I happen to read this post about trying to get the formula of $\sum_{n=1}^N n^m$ for Perron's formula. The general Perron's formula is
$$\sum'_{n\le x} a(n)=\frac{1}{2\pi i}\int_{\text{Re }s=c}f(s)x^s s^{-1}ds$$
where the prime on the summation indicates that the last term of the sum must be multiplied by 1/2 when x is an integer.

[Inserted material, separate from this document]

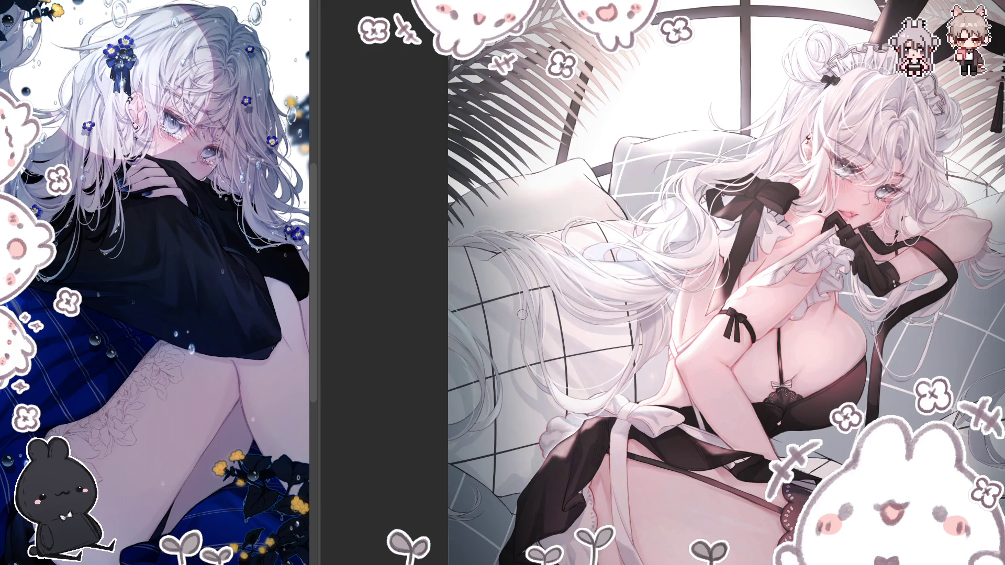
Step: Flip the canvas view back to its normal orientation
key(h)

I made the following "ill proof" and want to know where I get it wrong:
Now let $x=N+\epsilon$ for $0<\epsilon <1$, then we can ignore the prime on the summation and write
$$\sum_{n\le N} a(n)=\frac{1}{2\pi i}\int_{\text{Re }s=c}f(s)(N+\epsilon)^s s^{-1}ds$$
Let $a(n)=n^m$, then $f(s)=\zeta(s-m)$. Now the formula above says
$$\sum_{n\le N} n^m=\frac{1}{2\pi i}\int_{\text{Re }s=c}\zeta(s-m)(N+\epsilon)^s s^{-1}ds$$
for $c>m+1$. Shifting the line of integration from $s>m+1$ to $s=1$, the only pole encountered is $s=m+1$ and the residue theorem gives us
$$\sum_{n\le N} n^m=\frac{(N+\epsilon)^{m+1}}{m+1}+\frac{1}{2\pi i}\int_{\text{Re }s=1}\zeta(s-m)(N+\epsilon)^s s^{-1}ds$$
The second term is $O(N)$ as $N$ goes to infinity because $\zeta$ is uniformly bounded in a vertical strip near $1-m$. So for high degree (>=2) terms, the coefficients of the binomial expansion of $\frac{(N+\epsilon)^{m+1}}{m+1}$ shall agree with the expression of $\sum_{n\le N} n^m$, in polynomial of $N$.
Now it turns out this is not true, because the coefficients are dependent on the choice of $\epsilon$.
Where is my mistake?
Thanks!